The Beardslee Telegraph was a portable military telegraph developed by George Beardslee and adopted by Albert J. Myer to provide a mobile field telegraph system. The instrument was operated by hand-turned magnetos and did not require the heavy batteries needed in the civilian telegraphs. It included an alphabet dial and pointer instead of the usual key for transmission.

Limitations of the instrument were its short range of about ten miles due to insufficient power, slow transmission, and frequent lack of synchronization between sending and receiving sets. It was first used 24 May 1862 in the Peninsular campaign. Its first major triumph was during the Battle of Fredericksburg when it provided Burnside with communications across the river when fog and smoke had rendered the usual visual signal communication impossible.

Its popularity declined after this battle because it was often competing with the faster and more powerful commercial telegraph facilities. In November 1863, most of the equipment was discarded.
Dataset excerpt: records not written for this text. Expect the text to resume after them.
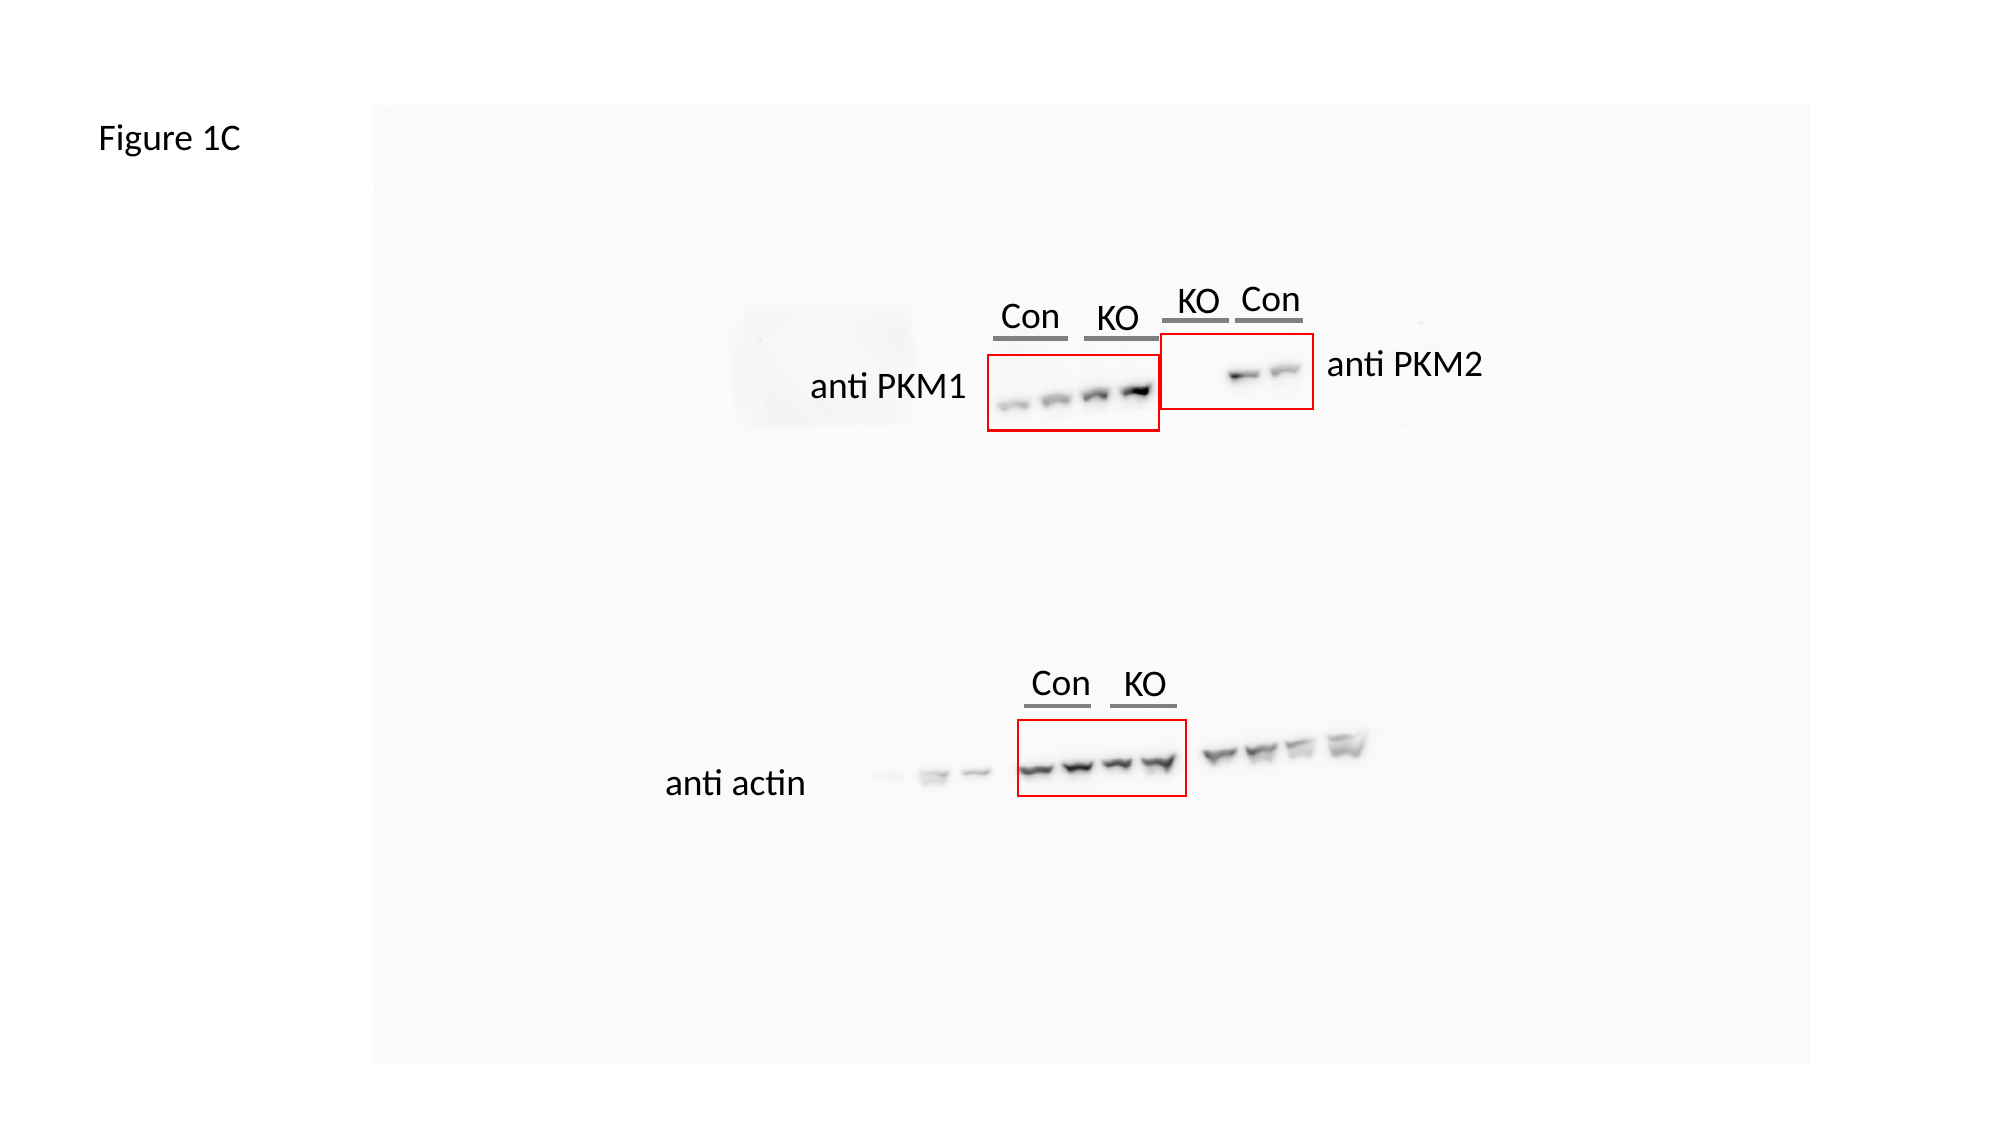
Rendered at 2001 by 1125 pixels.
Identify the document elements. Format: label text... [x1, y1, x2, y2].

picture [373, 105, 1810, 1064]
text_box Figure 1C [83, 105, 256, 166]
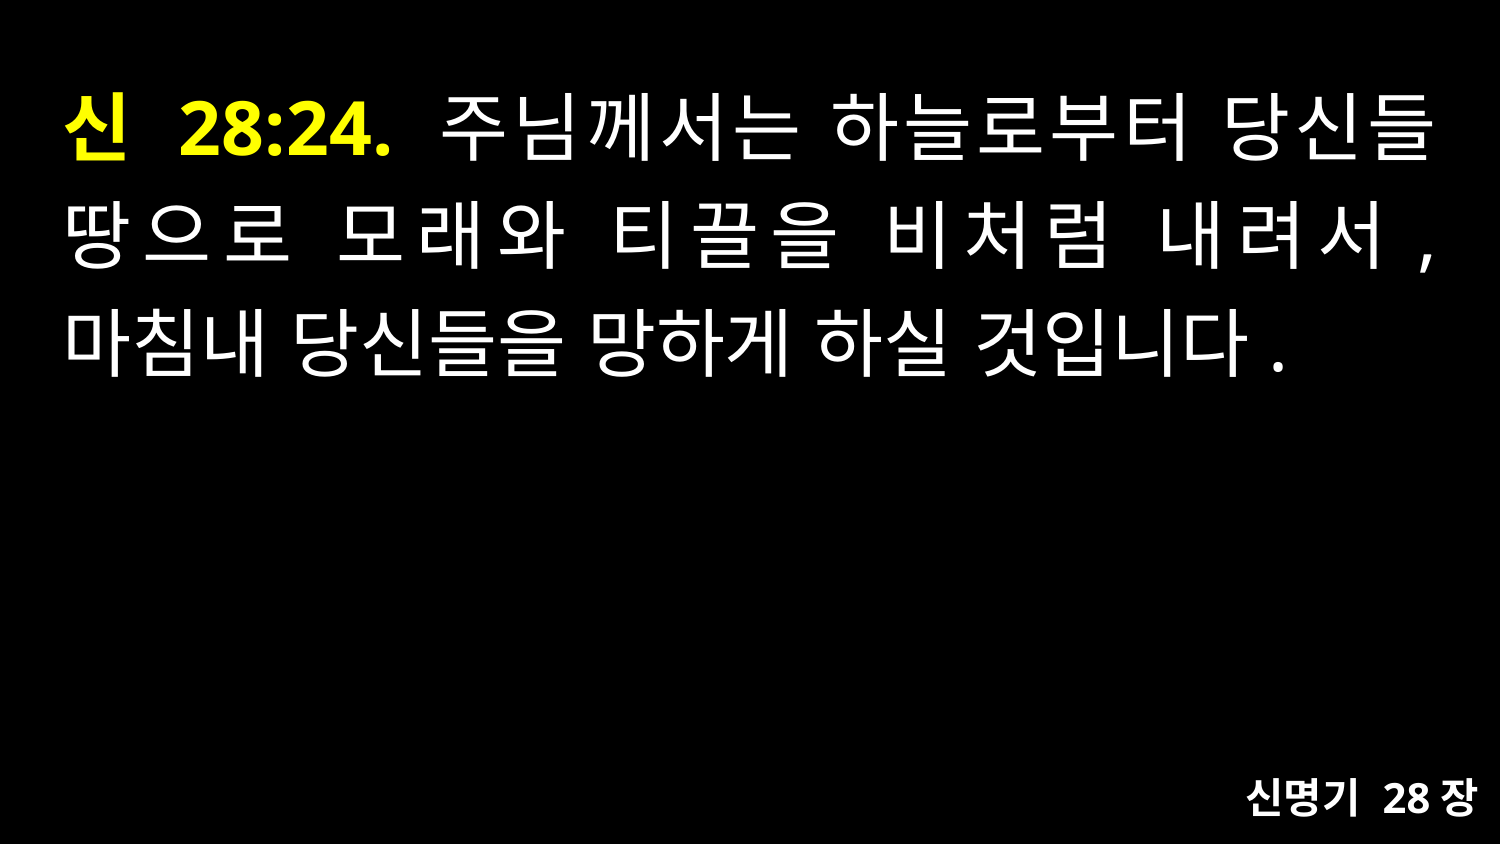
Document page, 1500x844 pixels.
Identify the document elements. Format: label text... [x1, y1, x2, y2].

subtitle 신명기 28장 [916, 770, 1500, 844]
title 신 28:24. 주님께서는 하늘로부터 당신들 땅으로 모래와 티끌을 비처럼 내려서, 마침내 당신들을 망하게 하실 것입니다. [0, 0, 1500, 844]
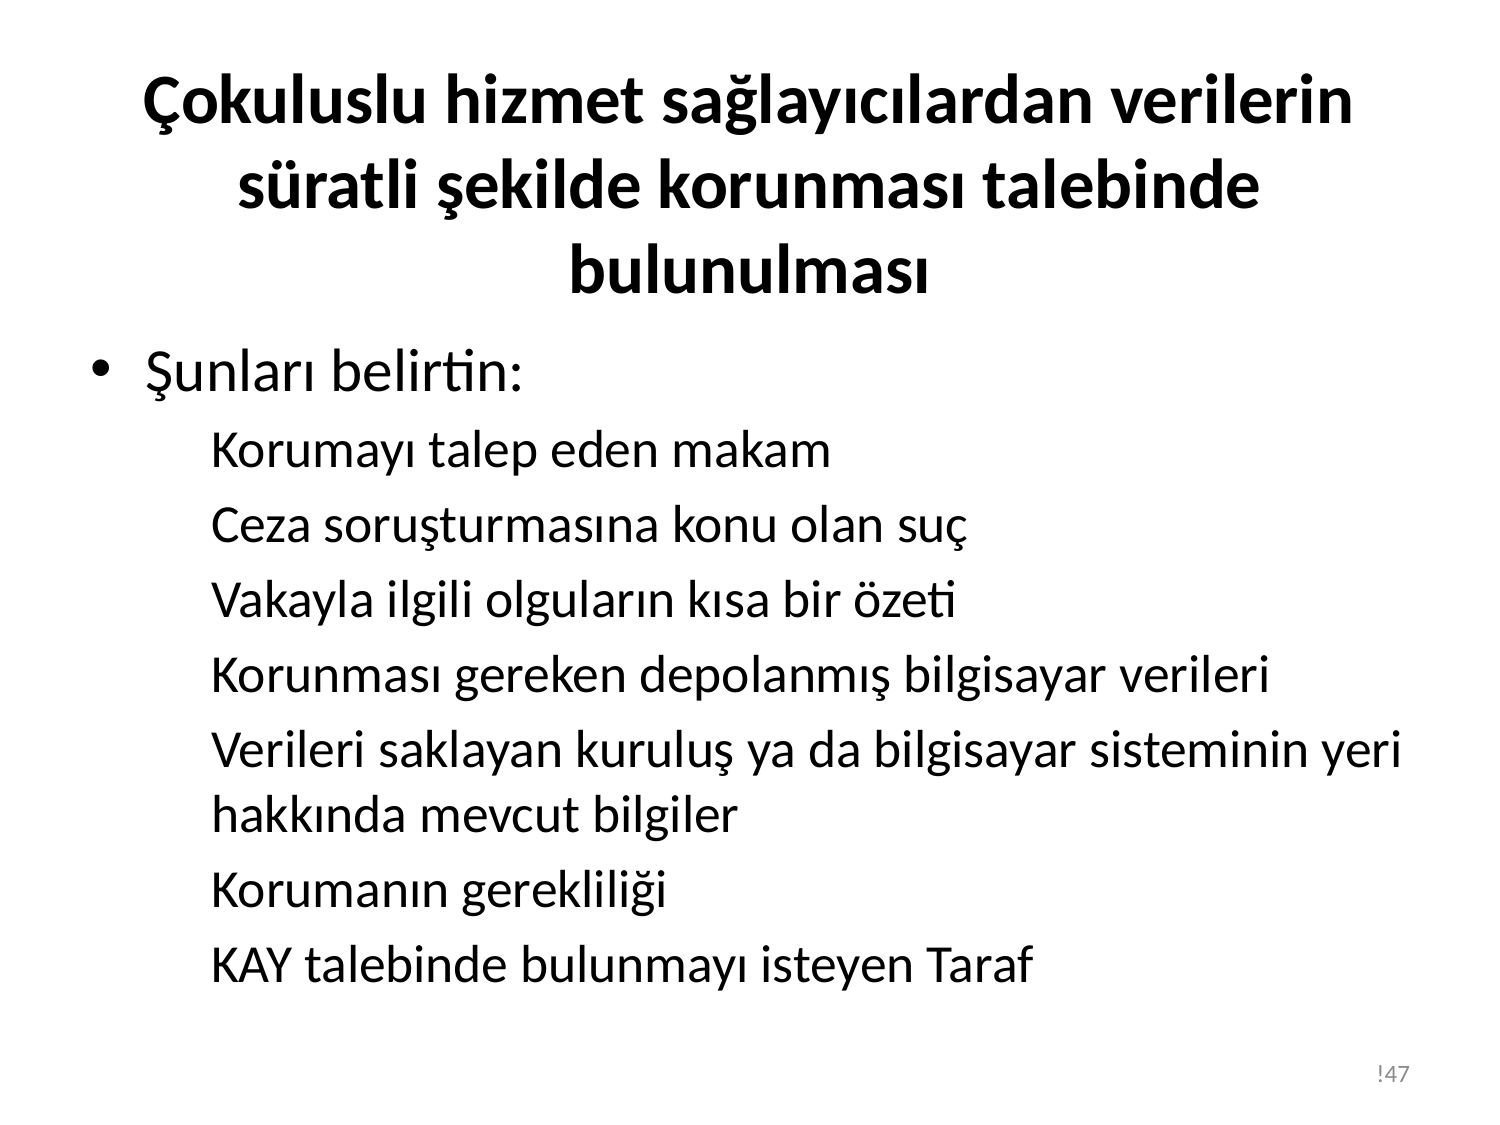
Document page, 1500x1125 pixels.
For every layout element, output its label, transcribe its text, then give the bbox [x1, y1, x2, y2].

title Çokuluslu hizmet sağlayıcılardan verilerin süratli şekilde korunması talebinde bulunulması [75, 45, 1425, 233]
slide_number !47 [1074, 1042, 1425, 1103]
list Şunları belirtin: Korumayı talep eden makam Ceza soruşturmasına konu olan suç Vakayla ilgili olguların kısa bir özeti Korunması gereken depolanmış bilgisayar verileri Verileri saklayan kuruluş ya da bilgisayar sisteminin yeri hakkında mevcut bilgiler Korumanın gerekliliği KAY talebinde bulunmayı isteyen Taraf [75, 322, 1425, 1005]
Only the insulated field wire remained in military use.

==Operation==
The Beardslee telegraph operated using a magneto. The magnetos generated power to send electricity over the telegraph wire. The operator needed only to move the lever to a point on the dial representing the letter that he wished to send as part of his message. On the receiving end, the dial would move to the corresponding position on the dial.

== Results ==

There were advantages to attaching to this instrument, that it was portable and compact, could be set a work anywhere, required no batteries, acids, or fluids; and, what was thought of importance in the early days of the late war, and while the corps was a temporary organization, it could be worked by soldiers without skill as operators. The defects were, that messages could not be sent as rapidly or as far as by some other instruments. Nor could several instruments work easily upon a single circuit. For some uses on the field of battle, or under fire, where the attention of the reader is disturbed, it is, perhaps, as good an instrument as has been devised. With a permanent corps, or at secure stations it gives place to some of the forms of signal or of sound instruments.
— Albert J. Myer

===Slow rate of transmission===
The Beardslee was considered to be capable of only a slow rate of transmission. The dial consisted of thirty positions around the circumference. In the worst case of a double letter, all thirty positions must be traversed to send the second iteration. The advancing mechanism is an escapement very similar as would be found in a pendulum driven clock. Each advance would require two movements of the escapement. Each movement would advance the dial six degrees with twelve degrees per step being 360/30. Therefore 60 movements would be required. Because of these factors, nothing over 5 words per minute would have been achieved.